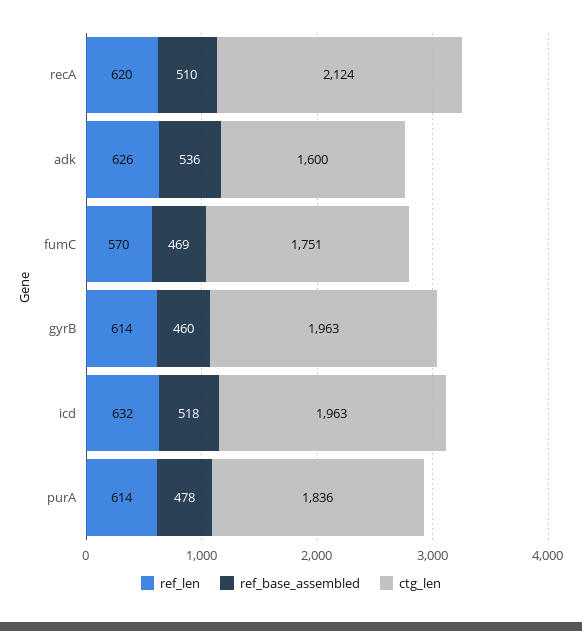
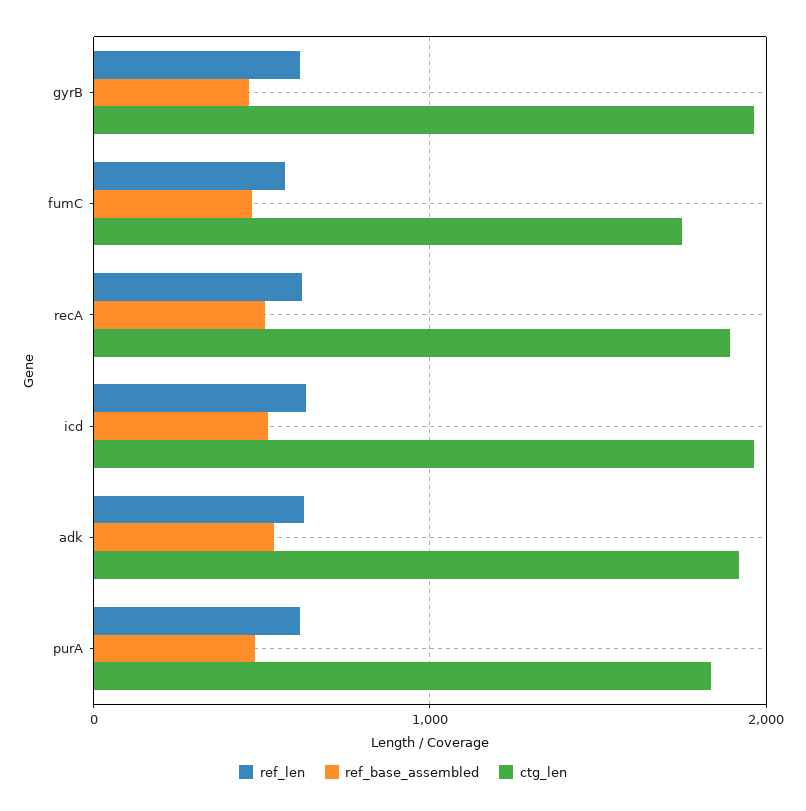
ctg_len, recA: 2124 -> 1900
ctg_len, adk: 1600 -> 1900

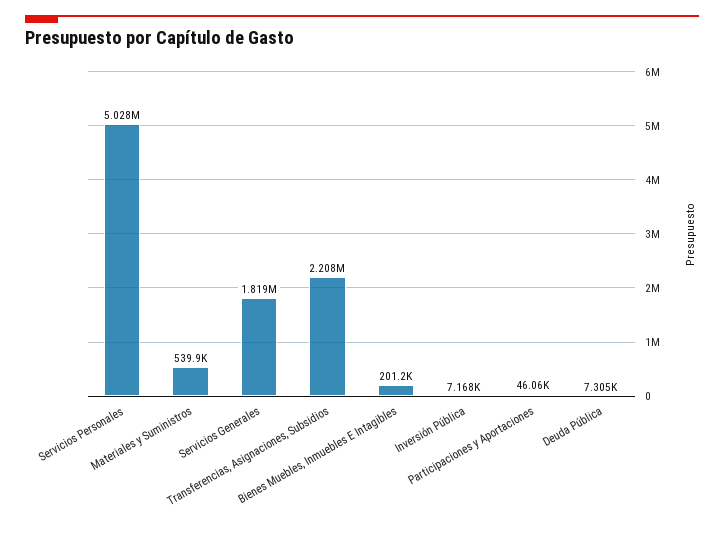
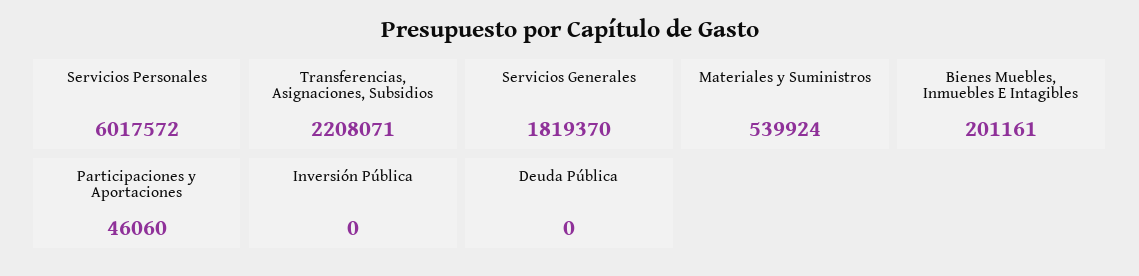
Servicios Personales: 5028000 -> 6017572
Inversión Pública: 7168 -> 0
Deuda Pública: 7305 -> 0

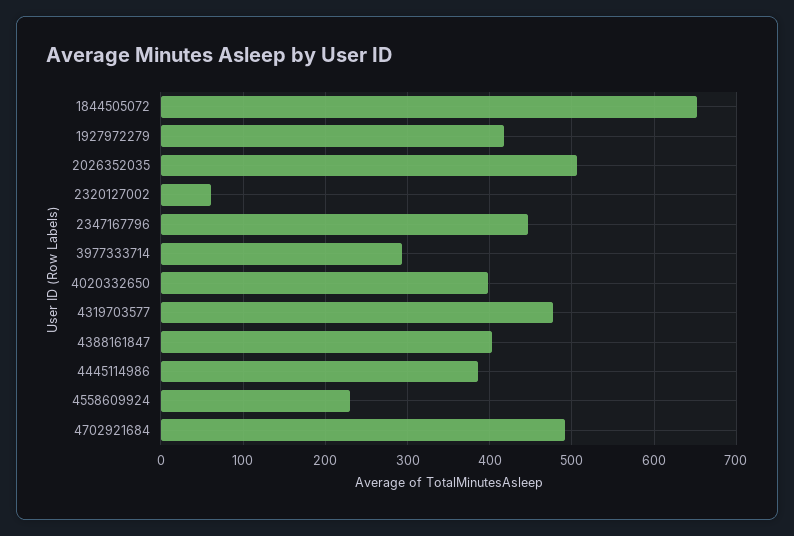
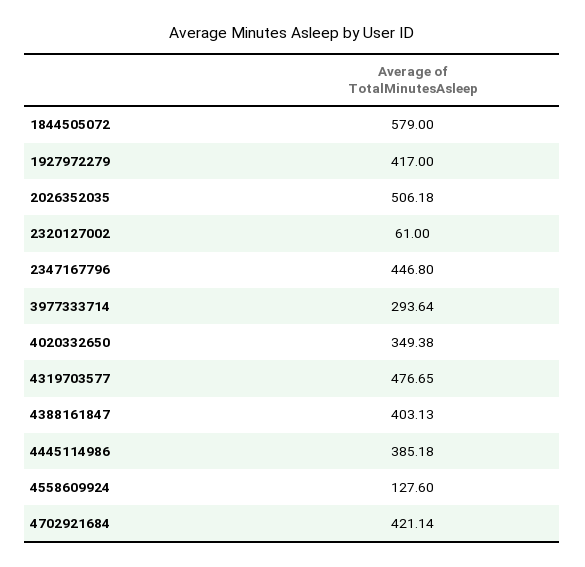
1844505072: 650 -> 579
4020332650: 400 -> 349.38
4558609924: 230 -> 127.6
4702921684: 490 -> 421.14

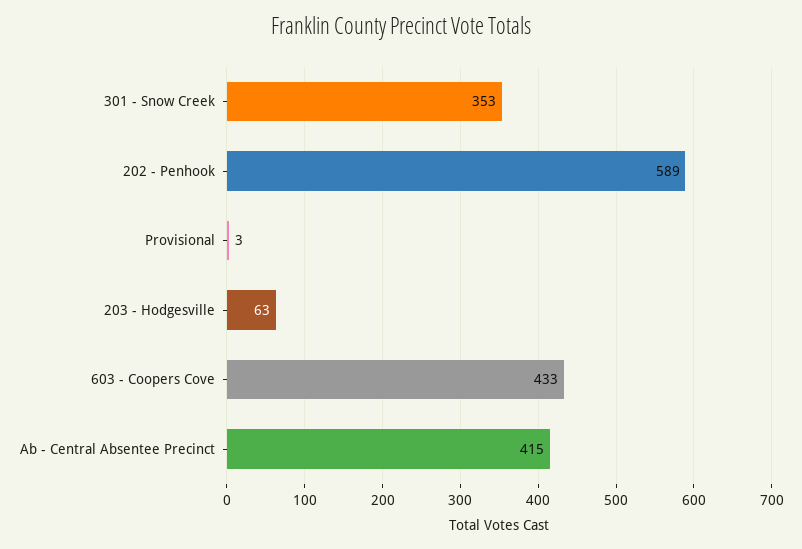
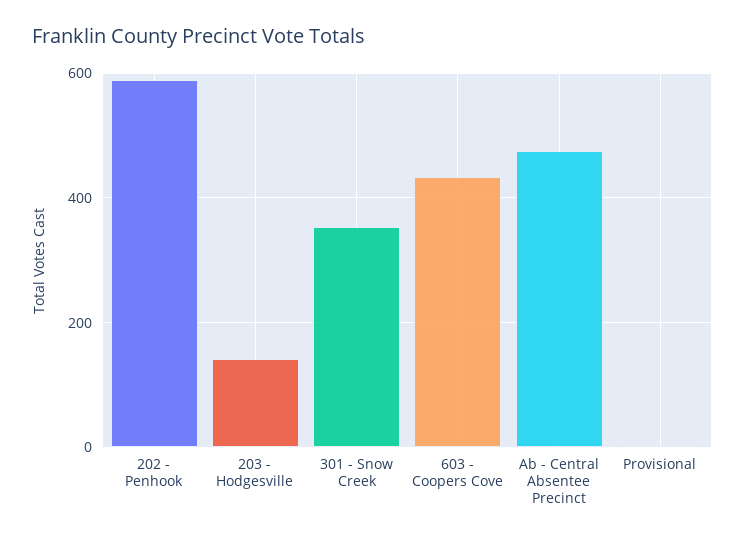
203 - Hodgesville: 63 -> 140
Ab - Central Absentee Precinct: 415 -> 480

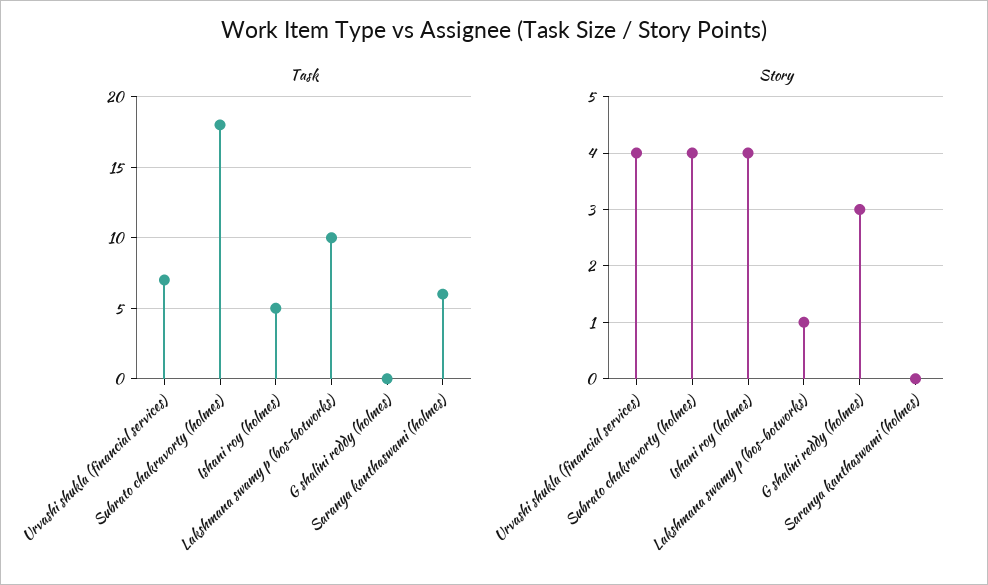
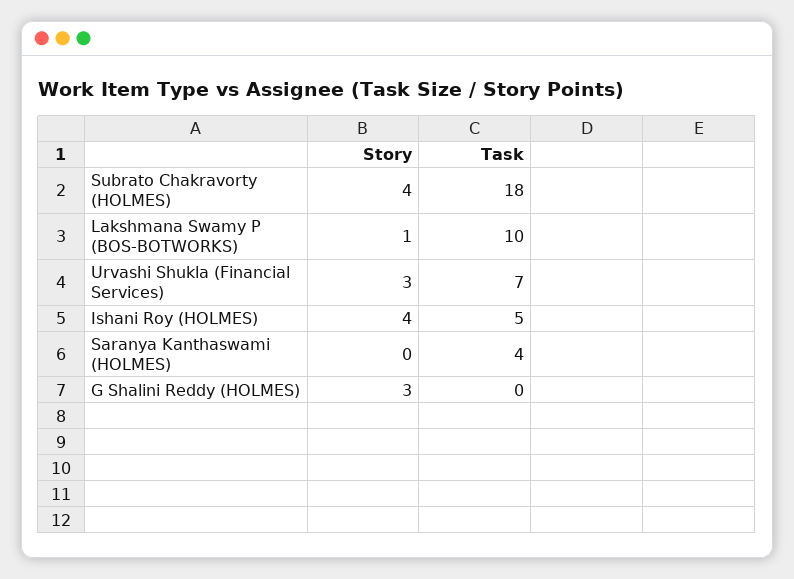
Task, Saranya kanthaswami (holmes): 6 -> 4
Story, Urvashi shukla (financial services): 4 -> 3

────

- _Action item_: All that should be printed is the lines from the one containing "ctg_len, adk: 1600 -> 1900" through the last line of the material above, both ends included, exactly as they stand; please skip the pictures.

- _Response_:
ctg_len, adk: 1600 -> 1900

Servicios Personales: 5028000 -> 6017572
Inversión Pública: 7168 -> 0
Deuda Pública: 7305 -> 0

1844505072: 650 -> 579
4020332650: 400 -> 349.38
4558609924: 230 -> 127.6
4702921684: 490 -> 421.14

203 - Hodgesville: 63 -> 140
Ab - Central Absentee Precinct: 415 -> 480

Task, Saranya kanthaswami (holmes): 6 -> 4
Story, Urvashi shukla (financial services): 4 -> 3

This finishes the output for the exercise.